Recorded data:
<<<<

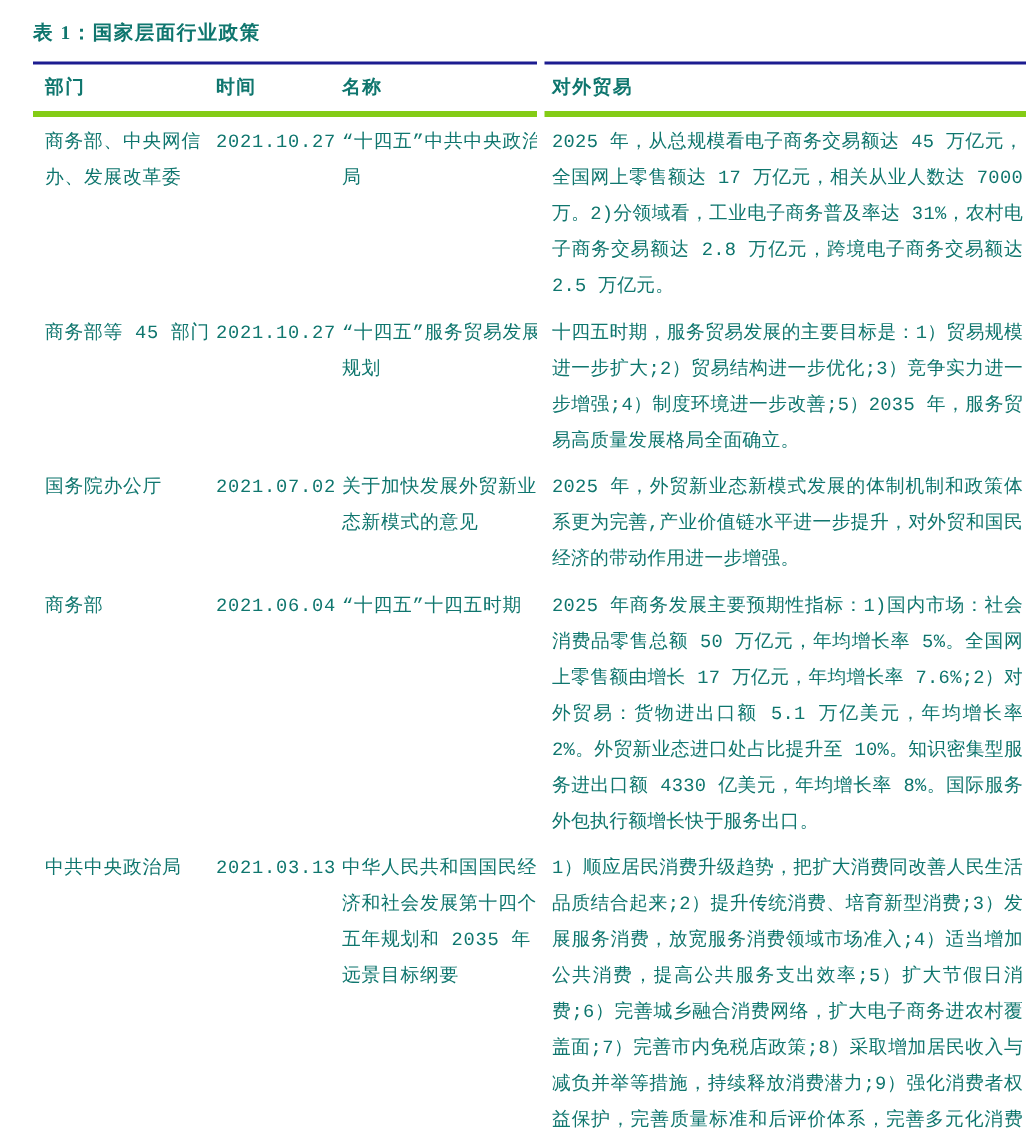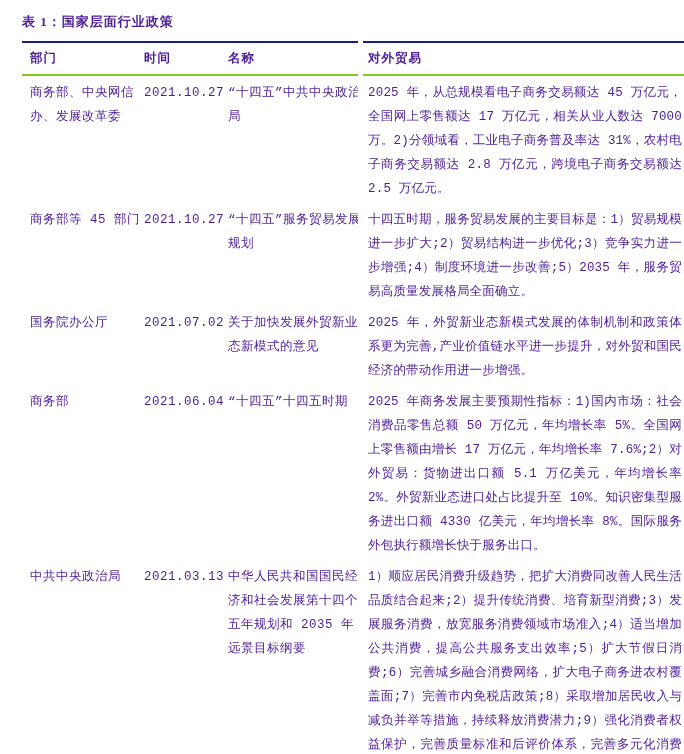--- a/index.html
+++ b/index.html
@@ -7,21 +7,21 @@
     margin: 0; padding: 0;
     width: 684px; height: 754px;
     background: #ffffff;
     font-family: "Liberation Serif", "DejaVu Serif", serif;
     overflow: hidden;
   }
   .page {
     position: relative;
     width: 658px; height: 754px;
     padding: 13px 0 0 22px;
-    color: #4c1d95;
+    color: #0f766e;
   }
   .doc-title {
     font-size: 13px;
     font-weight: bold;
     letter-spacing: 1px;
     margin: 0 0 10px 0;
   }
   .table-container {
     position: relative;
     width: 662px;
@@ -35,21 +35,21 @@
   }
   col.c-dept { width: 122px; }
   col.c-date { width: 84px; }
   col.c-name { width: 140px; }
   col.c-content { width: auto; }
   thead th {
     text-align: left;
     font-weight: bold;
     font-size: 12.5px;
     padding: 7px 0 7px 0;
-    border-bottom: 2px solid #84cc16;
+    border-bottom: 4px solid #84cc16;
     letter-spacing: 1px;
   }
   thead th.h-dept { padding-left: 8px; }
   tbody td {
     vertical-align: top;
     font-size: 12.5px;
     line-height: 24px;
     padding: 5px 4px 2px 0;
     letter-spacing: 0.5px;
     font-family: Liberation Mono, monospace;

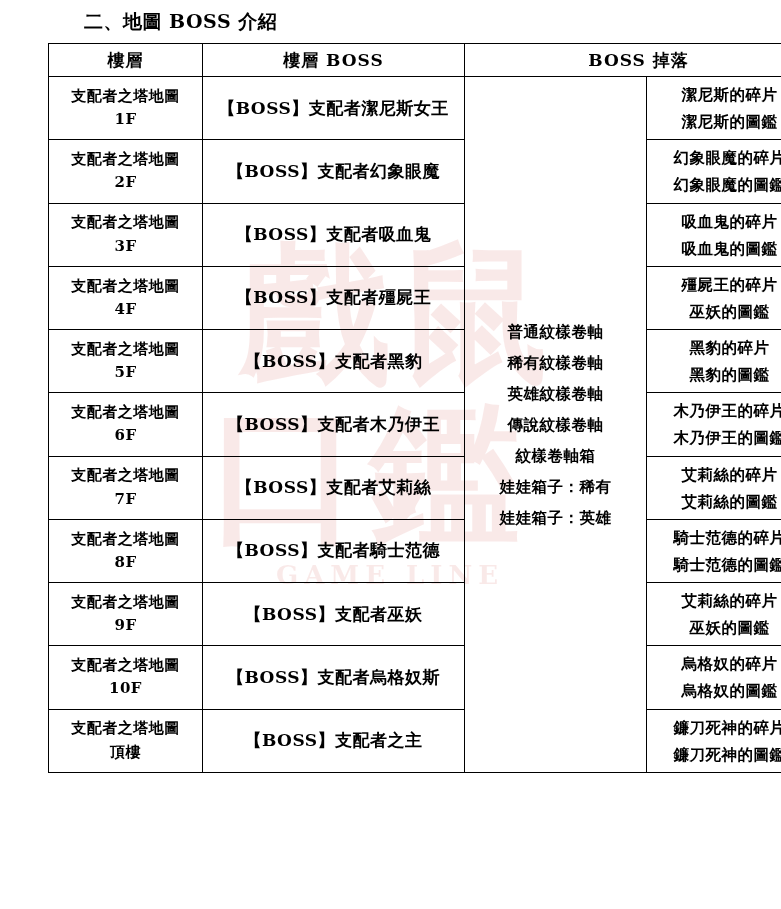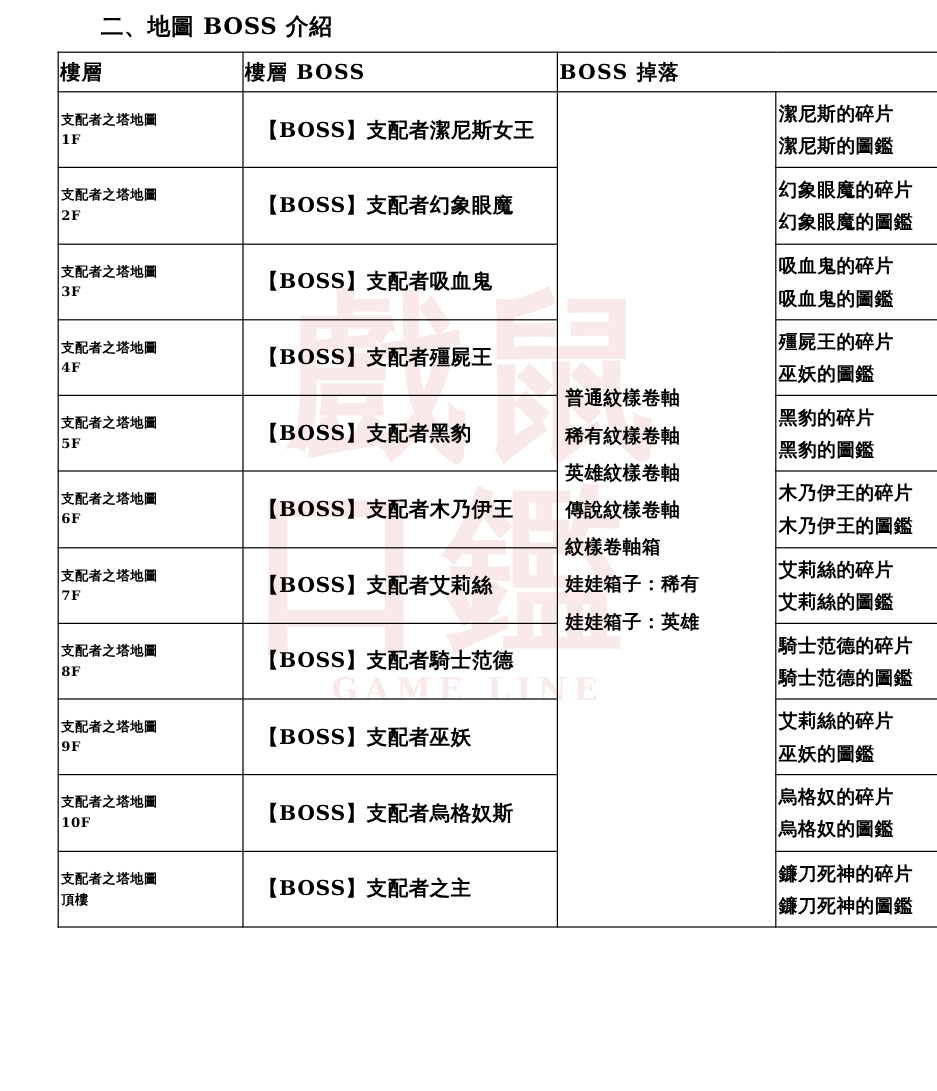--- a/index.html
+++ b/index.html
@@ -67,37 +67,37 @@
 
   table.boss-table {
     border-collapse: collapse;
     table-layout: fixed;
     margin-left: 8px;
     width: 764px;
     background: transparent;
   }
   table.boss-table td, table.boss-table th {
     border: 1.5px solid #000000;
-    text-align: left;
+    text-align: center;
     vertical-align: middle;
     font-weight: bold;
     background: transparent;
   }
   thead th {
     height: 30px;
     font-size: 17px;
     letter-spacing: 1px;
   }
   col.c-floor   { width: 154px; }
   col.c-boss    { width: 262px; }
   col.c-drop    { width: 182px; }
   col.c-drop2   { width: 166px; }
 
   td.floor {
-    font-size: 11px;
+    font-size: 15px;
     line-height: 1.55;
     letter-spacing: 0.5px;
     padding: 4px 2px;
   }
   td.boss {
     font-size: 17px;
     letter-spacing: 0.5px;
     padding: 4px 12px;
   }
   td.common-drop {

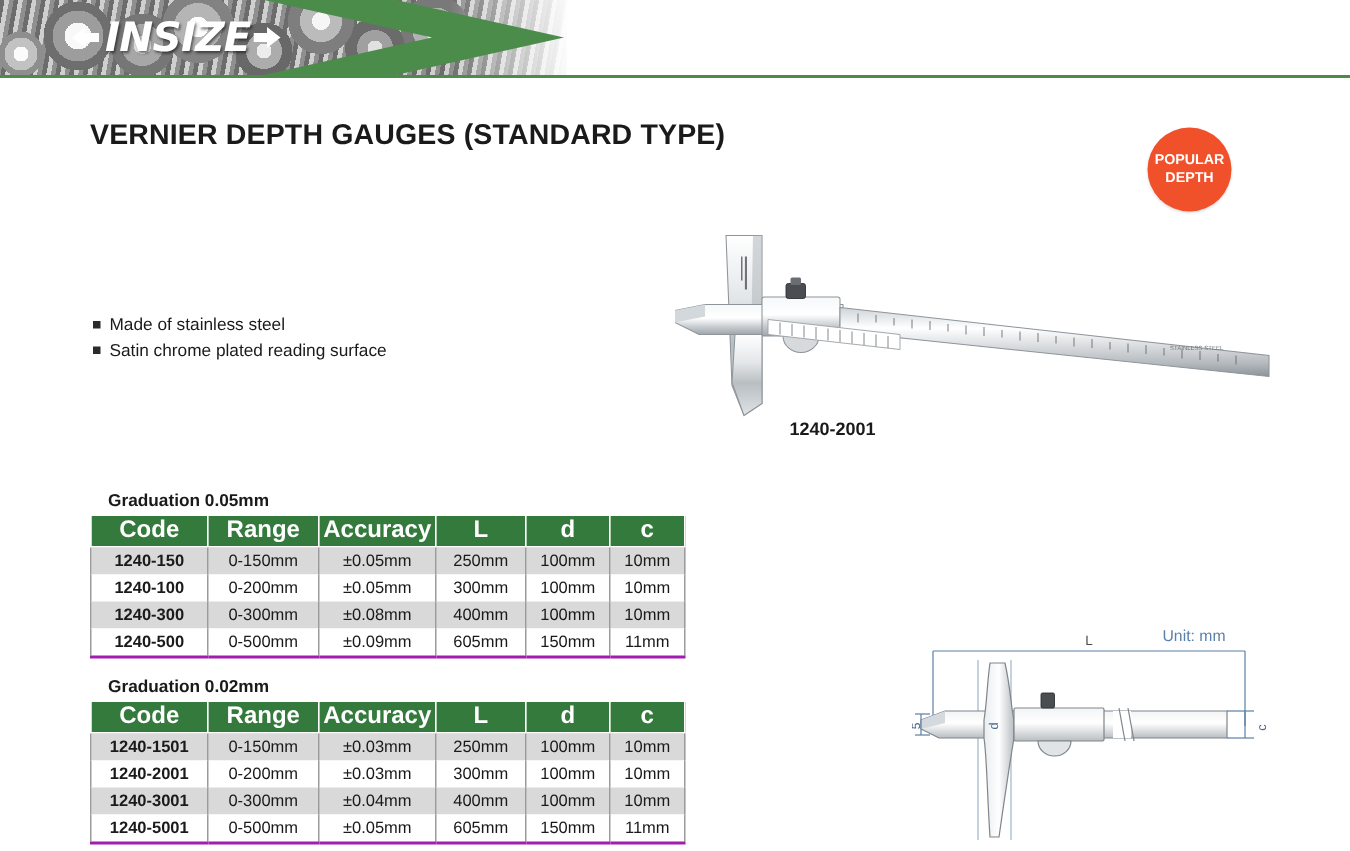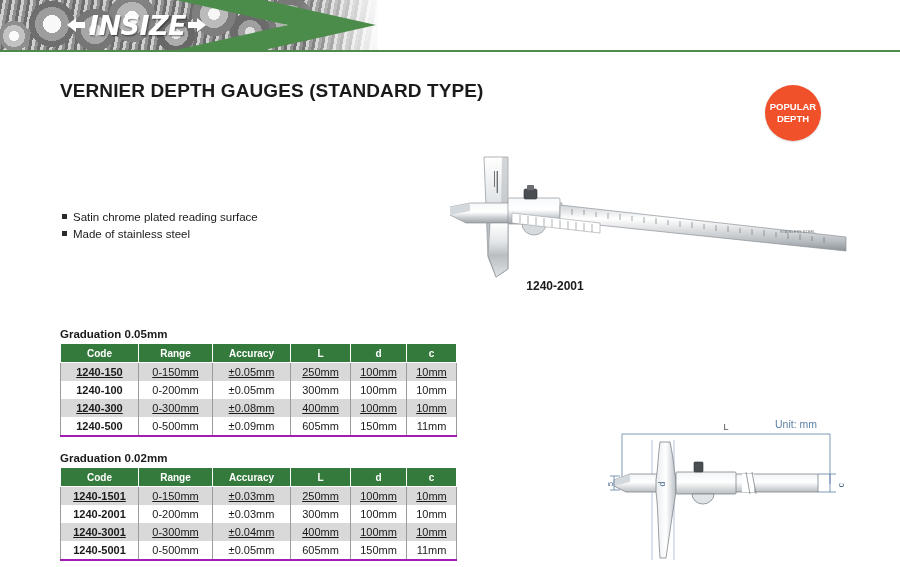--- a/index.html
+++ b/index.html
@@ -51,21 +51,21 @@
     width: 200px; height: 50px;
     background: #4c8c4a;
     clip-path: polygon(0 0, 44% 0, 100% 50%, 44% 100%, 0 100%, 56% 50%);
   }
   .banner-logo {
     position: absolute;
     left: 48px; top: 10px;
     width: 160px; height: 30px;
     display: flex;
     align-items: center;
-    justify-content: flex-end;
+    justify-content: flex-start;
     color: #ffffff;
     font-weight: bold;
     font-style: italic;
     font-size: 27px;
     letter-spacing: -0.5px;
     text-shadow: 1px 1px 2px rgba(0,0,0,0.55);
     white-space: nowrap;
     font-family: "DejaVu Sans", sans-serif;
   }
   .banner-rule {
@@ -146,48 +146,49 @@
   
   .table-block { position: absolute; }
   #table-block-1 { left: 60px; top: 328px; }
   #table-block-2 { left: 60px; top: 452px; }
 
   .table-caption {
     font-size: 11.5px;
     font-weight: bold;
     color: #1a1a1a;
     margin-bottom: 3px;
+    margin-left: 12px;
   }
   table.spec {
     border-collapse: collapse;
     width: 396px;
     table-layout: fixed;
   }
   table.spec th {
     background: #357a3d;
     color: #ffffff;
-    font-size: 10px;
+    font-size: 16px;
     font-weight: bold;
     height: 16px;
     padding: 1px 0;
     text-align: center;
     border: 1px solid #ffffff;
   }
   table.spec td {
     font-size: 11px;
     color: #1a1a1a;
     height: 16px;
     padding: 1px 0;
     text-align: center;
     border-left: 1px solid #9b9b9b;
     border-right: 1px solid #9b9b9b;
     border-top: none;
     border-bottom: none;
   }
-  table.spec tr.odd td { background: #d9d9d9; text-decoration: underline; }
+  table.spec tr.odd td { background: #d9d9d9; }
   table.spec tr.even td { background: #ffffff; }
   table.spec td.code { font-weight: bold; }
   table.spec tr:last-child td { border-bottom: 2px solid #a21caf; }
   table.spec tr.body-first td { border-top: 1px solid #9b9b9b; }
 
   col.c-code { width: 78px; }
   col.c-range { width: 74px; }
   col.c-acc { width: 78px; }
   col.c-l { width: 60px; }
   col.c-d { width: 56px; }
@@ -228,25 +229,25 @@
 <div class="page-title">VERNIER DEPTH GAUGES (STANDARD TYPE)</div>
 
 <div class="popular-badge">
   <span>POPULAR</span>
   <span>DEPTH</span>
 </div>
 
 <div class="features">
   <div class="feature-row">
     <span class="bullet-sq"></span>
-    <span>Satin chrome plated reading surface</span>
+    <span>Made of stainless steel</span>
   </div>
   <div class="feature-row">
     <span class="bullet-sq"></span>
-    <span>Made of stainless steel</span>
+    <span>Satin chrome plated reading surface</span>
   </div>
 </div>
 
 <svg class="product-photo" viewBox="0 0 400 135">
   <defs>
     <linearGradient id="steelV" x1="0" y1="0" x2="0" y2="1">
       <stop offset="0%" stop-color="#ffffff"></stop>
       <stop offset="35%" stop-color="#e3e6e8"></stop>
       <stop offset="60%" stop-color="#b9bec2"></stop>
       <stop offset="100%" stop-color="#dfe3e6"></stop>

>>>>

**AIM OF THE EXERCISE:** Skip the pictures and output all entries exactly.

**EXERCISE SOLUTION:**
--- a/index.html
+++ b/index.html
@@ -7,21 +7,21 @@
     margin: 0; padding: 0;
     width: 684px; height: 754px;
     background: #ffffff;
     font-family: "Liberation Serif", "DejaVu Serif", serif;
     overflow: hidden;
   }
   .page {
     position: relative;
     width: 658px; height: 754px;
     padding: 13px 0 0 22px;
-    color: #4c1d95;
+    color: #0f766e;
   }
   .doc-title {
     font-size: 13px;
     font-weight: bold;
     letter-spacing: 1px;
     margin: 0 0 10px 0;
   }
   .table-container {
     position: relative;
     width: 662px;
@@ -35,21 +35,21 @@
   }
   col.c-dept { width: 122px; }
   col.c-date { width: 84px; }
   col.c-name { width: 140px; }
   col.c-content { width: auto; }
   thead th {
     text-align: left;
     font-weight: bold;
     font-size: 12.5px;
     padding: 7px 0 7px 0;
-    border-bottom: 2px solid #84cc16;
+    border-bottom: 4px solid #84cc16;
     letter-spacing: 1px;
   }
   thead th.h-dept { padding-left: 8px; }
   tbody td {
     vertical-align: top;
     font-size: 12.5px;
     line-height: 24px;
     padding: 5px 4px 2px 0;
     letter-spacing: 0.5px;
     font-family: Liberation Mono, monospace;

--- a/index.html
+++ b/index.html
@@ -67,37 +67,37 @@
 
   table.boss-table {
     border-collapse: collapse;
     table-layout: fixed;
     margin-left: 8px;
     width: 764px;
     background: transparent;
   }
   table.boss-table td, table.boss-table th {
     border: 1.5px solid #000000;
-    text-align: left;
+    text-align: center;
     vertical-align: middle;
     font-weight: bold;
     background: transparent;
   }
   thead th {
     height: 30px;
     font-size: 17px;
     letter-spacing: 1px;
   }
   col.c-floor   { width: 154px; }
   col.c-boss    { width: 262px; }
   col.c-drop    { width: 182px; }
   col.c-drop2   { width: 166px; }
 
   td.floor {
-    font-size: 11px;
+    font-size: 15px;
     line-height: 1.55;
     letter-spacing: 0.5px;
     padding: 4px 2px;
   }
   td.boss {
     font-size: 17px;
     letter-spacing: 0.5px;
     padding: 4px 12px;
   }
   td.common-drop {

--- a/index.html
+++ b/index.html
@@ -51,21 +51,21 @@
     width: 200px; height: 50px;
     background: #4c8c4a;
     clip-path: polygon(0 0, 44% 0, 100% 50%, 44% 100%, 0 100%, 56% 50%);
   }
   .banner-logo {
     position: absolute;
     left: 48px; top: 10px;
     width: 160px; height: 30px;
     display: flex;
     align-items: center;
-    justify-content: flex-end;
+    justify-content: flex-start;
     color: #ffffff;
     font-weight: bold;
     font-style: italic;
     font-size: 27px;
     letter-spacing: -0.5px;
     text-shadow: 1px 1px 2px rgba(0,0,0,0.55);
     white-space: nowrap;
     font-family: "DejaVu Sans", sans-serif;
   }
   .banner-rule {
@@ -146,48 +146,49 @@
   
   .table-block { position: absolute; }
   #table-block-1 { left: 60px; top: 328px; }
   #table-block-2 { left: 60px; top: 452px; }
 
   .table-caption {
     font-size: 11.5px;
     font-weight: bold;
     color: #1a1a1a;
     margin-bottom: 3px;
+    margin-left: 12px;
   }
   table.spec {
     border-collapse: collapse;
     width: 396px;
     table-layout: fixed;
   }
   table.spec th {
     background: #357a3d;
     color: #ffffff;
-    font-size: 10px;
+    font-size: 16px;
     font-weight: bold;
     height: 16px;
     padding: 1px 0;
     text-align: center;
     border: 1px solid #ffffff;
   }
   table.spec td {
     font-size: 11px;
     color: #1a1a1a;
     height: 16px;
     padding: 1px 0;
     text-align: center;
     border-left: 1px solid #9b9b9b;
     border-right: 1px solid #9b9b9b;
     border-top: none;
     border-bottom: none;
   }
-  table.spec tr.odd td { background: #d9d9d9; text-decoration: underline; }
+  table.spec tr.odd td { background: #d9d9d9; }
   table.spec tr.even td { background: #ffffff; }
   table.spec td.code { font-weight: bold; }
   table.spec tr:last-child td { border-bottom: 2px solid #a21caf; }
   table.spec tr.body-first td { border-top: 1px solid #9b9b9b; }
 
   col.c-code { width: 78px; }
   col.c-range { width: 74px; }
   col.c-acc { width: 78px; }
   col.c-l { width: 60px; }
   col.c-d { width: 56px; }
@@ -228,25 +229,25 @@
 <div class="page-title">VERNIER DEPTH GAUGES (STANDARD TYPE)</div>
 
 <div class="popular-badge">
   <span>POPULAR</span>
   <span>DEPTH</span>
 </div>
 
 <div class="features">
   <div class="feature-row">
     <span class="bullet-sq"></span>
-    <span>Satin chrome plated reading surface</span>
+    <span>Made of stainless steel</span>
   </div>
   <div class="feature-row">
     <span class="bullet-sq"></span>
-    <span>Made of stainless steel</span>
+    <span>Satin chrome plated reading surface</span>
   </div>
 </div>
 
 <svg class="product-photo" viewBox="0 0 400 135">
   <defs>
     <linearGradient id="steelV" x1="0" y1="0" x2="0" y2="1">
       <stop offset="0%" stop-color="#ffffff"></stop>
       <stop offset="35%" stop-color="#e3e6e8"></stop>
       <stop offset="60%" stop-color="#b9bec2"></stop>
       <stop offset="100%" stop-color="#dfe3e6"></stop>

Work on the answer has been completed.